Sans surprise d’ailleurs, on retrouve, parmi la première volée des ministres ayant participé aux cours orientés sur les adolescents proposés par l’OPF, plusieurs aumôniers. «On a pas mal de jeunes qui ont des fragilités psychiques, c’est aussi l’âge qui veut ça», confie Frédéric Steinhauer, pasteur et aumônier du Centre professionnel nord-vaudois, à Yverdon et Sainte-Croix. «Ce qu’on rencontre le plus dans les écoles, ce sont les crises d’angoisse: des jeunes qui "pètent les plombs"et sortent de la classe en pleurant ou qui font des crises de tétanie.»

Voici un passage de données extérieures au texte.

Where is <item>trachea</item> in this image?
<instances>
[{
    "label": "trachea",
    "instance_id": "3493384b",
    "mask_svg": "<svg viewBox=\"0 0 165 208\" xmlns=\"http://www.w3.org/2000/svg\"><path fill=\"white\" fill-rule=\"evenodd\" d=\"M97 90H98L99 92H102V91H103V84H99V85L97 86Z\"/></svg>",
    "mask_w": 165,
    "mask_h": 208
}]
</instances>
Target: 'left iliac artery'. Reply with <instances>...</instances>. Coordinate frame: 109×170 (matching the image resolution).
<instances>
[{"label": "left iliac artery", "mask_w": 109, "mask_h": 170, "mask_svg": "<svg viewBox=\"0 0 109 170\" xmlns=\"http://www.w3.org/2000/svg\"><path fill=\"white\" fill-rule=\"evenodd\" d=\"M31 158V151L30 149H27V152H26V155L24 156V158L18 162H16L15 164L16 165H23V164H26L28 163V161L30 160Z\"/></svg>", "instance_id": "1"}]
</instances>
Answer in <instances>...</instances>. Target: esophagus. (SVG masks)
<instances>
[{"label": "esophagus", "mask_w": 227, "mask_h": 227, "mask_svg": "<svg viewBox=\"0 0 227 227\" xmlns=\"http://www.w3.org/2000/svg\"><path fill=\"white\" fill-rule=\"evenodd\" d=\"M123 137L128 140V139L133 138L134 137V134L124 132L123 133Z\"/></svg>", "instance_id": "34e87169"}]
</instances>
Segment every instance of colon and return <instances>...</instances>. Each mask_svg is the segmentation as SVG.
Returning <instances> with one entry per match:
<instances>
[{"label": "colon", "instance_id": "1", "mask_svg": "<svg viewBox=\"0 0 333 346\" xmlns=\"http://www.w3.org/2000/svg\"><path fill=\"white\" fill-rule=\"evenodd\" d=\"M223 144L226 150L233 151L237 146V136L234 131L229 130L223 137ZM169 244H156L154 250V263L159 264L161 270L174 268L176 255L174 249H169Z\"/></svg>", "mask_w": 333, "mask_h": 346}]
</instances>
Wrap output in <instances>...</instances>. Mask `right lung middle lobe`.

Agir tout en gardant sa place
Daniel Nagy est quant à lui pasteur jeunesse et aumônier en milieu médical à Fribourg. S’il était sceptique à l’endroit de ce cours, il en est ressorti des plus élogieux: «Les formateurs ne promettent pas de recette miracle. Le but n’est pas que nous prenions la place d’un thérapeute, mais que nous ayons les bonnes réactions face à une situation d’urgence.»
Si la formation donne des outils pour repérer les différentes pathologies, elle encourage surtout à ne pas rester inactif. «Parfois on se retrouve face à des situations où on a un rôle à jouer», explicite Daniel Nagy. «Il ne s’agit pas seulement de remarquer qu’une personne va mal, mais d’oser l’approcher et lui parler ouvertement, pour ensuite chercher avec elle le meilleur accompagnement possible.»
«C’est comme avec les cours de premiers secours, vous ne vous attendez pas à pouvoir entreprendre une opération chirurgicale», formule la responsable de formation à l’OPF. «Il s’agit juste d’avoir les bons réflexes de base et de ne surtout pas aggraver la situation avec des paroles malheureuses.»
Déstigmatiser, une responsabilité biblique
«La réussite de ce cours est de déstigmatiser les personnes qui ont des fragilités psychiques», souligne encore Frédéric Steinhauer. «Car les troubles psychiques nous font à tous un peu peur. Si on n’a pas déjà un proche qui en souffre ou l’habitude d’affronter des situations un peu compliquées, on aura tendance à avoir des préjugés et fermer la porte.»
Mais en quoi une promotion de ces cours par les Églises est-elle, finalement, pertinente? «Celles-ci sont en contact avec de nombreuses personnes, et souvent dans des relations de longue durée. Elles sont donc à même de constater des changements qui pourraient être le signe d’une fragilité psychique et ainsi les encourager à s’adresser à des professionnels avant que la situation ne s’aggrave», indique Bettina Beer. Et d’appuyer: «La souffrance psychique est déjà thématisée dans la Bible, notamment lorsque Jésus chasse des "démons". À l’époque, la santé mentale et physique étaient considérées comme un ensemble. Les Églises ont donc aussi une responsabilité dans ce domaine.»